Extract every line in the rows below that contains the string "παραλήπτες". Matching is case-sensitive.

+++ Extracted information

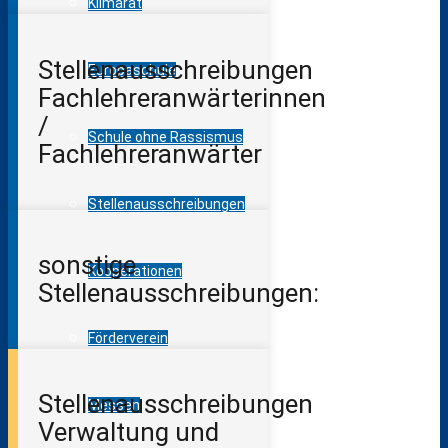
Klimarat
Stellenausschreibungen
Europaschule
Fachlehreranwärterinnen
/
Schule ohne Rassismus
Fachlehreranwärter
Stellenausschreibungen
sonstige
Kooperationen
Stellenausschreibungen:
Förderverein
Stellenausschreibungen
Messen
Verwaltung und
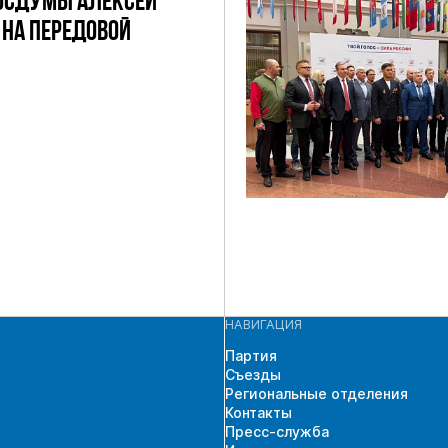
ОСДУМЫ АЛЕКСЕЙ
НА ПЕРЕДОВОЙ
НАВИГАЦИЯ
Партия
Съезды
Региональные отделения
Контакты
Пресс-служба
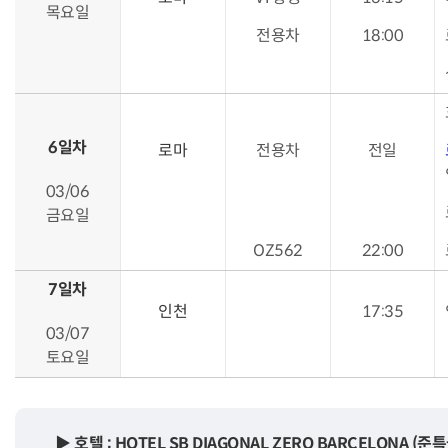
목요일
전용차
18:00
6일차
로마
전용차
전일
03/06
금요일
OZ562
22:00
7일차
인천
17:35
03/07
토요일
▶ 호텔 : HOTEL SB DIAGONAL ZERO BARCELONA 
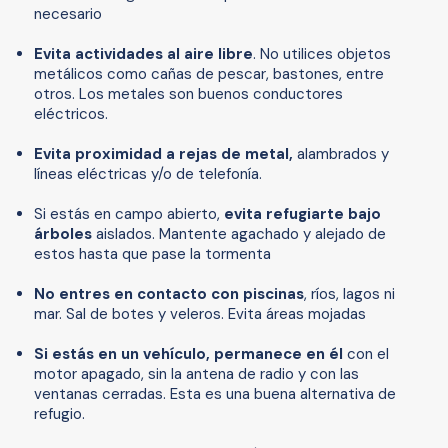
necesario
Evita actividades al aire libre
. No utilices objetos
metálicos como cañas de pescar, bastones, entre
otros. Los metales son buenos conductores
eléctricos.
Evita proximidad a rejas de metal,
alambrados y
líneas eléctricas y/o de telefonía.
Si estás en campo abierto,
evita refugiarte bajo
árboles
aislados. Mantente agachado y alejado de
estos hasta que pase la tormenta
No entres en contacto con piscinas
, ríos, lagos ni
mar. Sal de botes y veleros. Evita áreas mojadas
Si estás en un vehículo, permanece en él
con el
motor apagado, sin la antena de radio y con las
ventanas cerradas. Esta es una buena alternativa de
refugio.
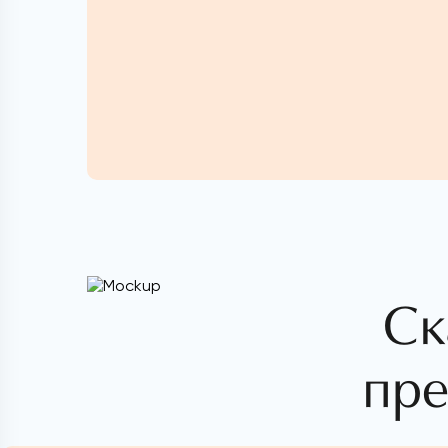
Ск
пре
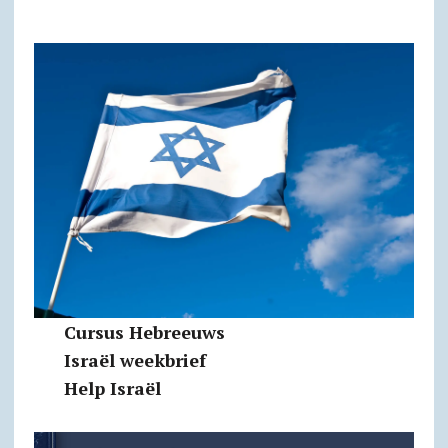
Cursus Hebreeuws
Israël weekbrief
Help Israël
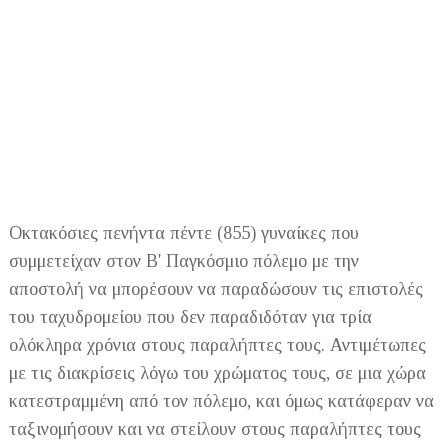
Οκτακόσιες πενήντα πέντε (855) γυναίκες που
συμμετείχαν στον Β' Παγκόσμιο πόλεμο με την
αποστολή να μπορέσουν να παραδώσουν τις επιστολές
του ταχυδρομείου που δεν παραδιδόταν για τρία
ολόκληρα χρόνια στους παραλήπτες τους. Αντιμέτωπες
με τις διακρίσεις λόγω του χρώματος τους, σε μια χώρα
κατεστραμμένη από τον πόλεμο, και όμως κατάφεραν να
ταξινομήσουν και να στείλουν στους παραλήπτες τους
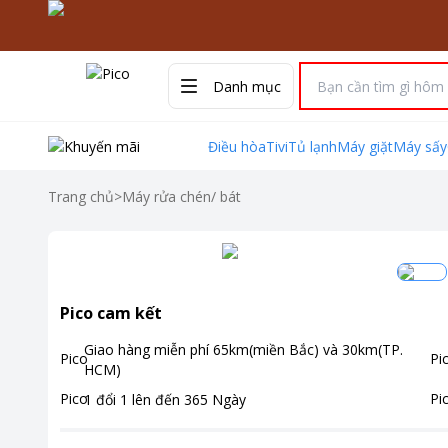
Danh mục
Điều hòa
Tivi
Tủ lạnh
Máy giặt
Máy sấy
Trang chủ
>
Máy rửa chén/ bát
Pico cam kết
Giao hàng miễn phí
65km(miền Bắc) và 30km(TP.
HCM)
1 đổi 1 lên đến
365
Ngày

++++++

== Output of the task ==
ολόκληρα χρόνια στους παραλήπτες τους. Αντιμέτωπες
ταξινομήσουν και να στείλουν στους παραλήπτες τους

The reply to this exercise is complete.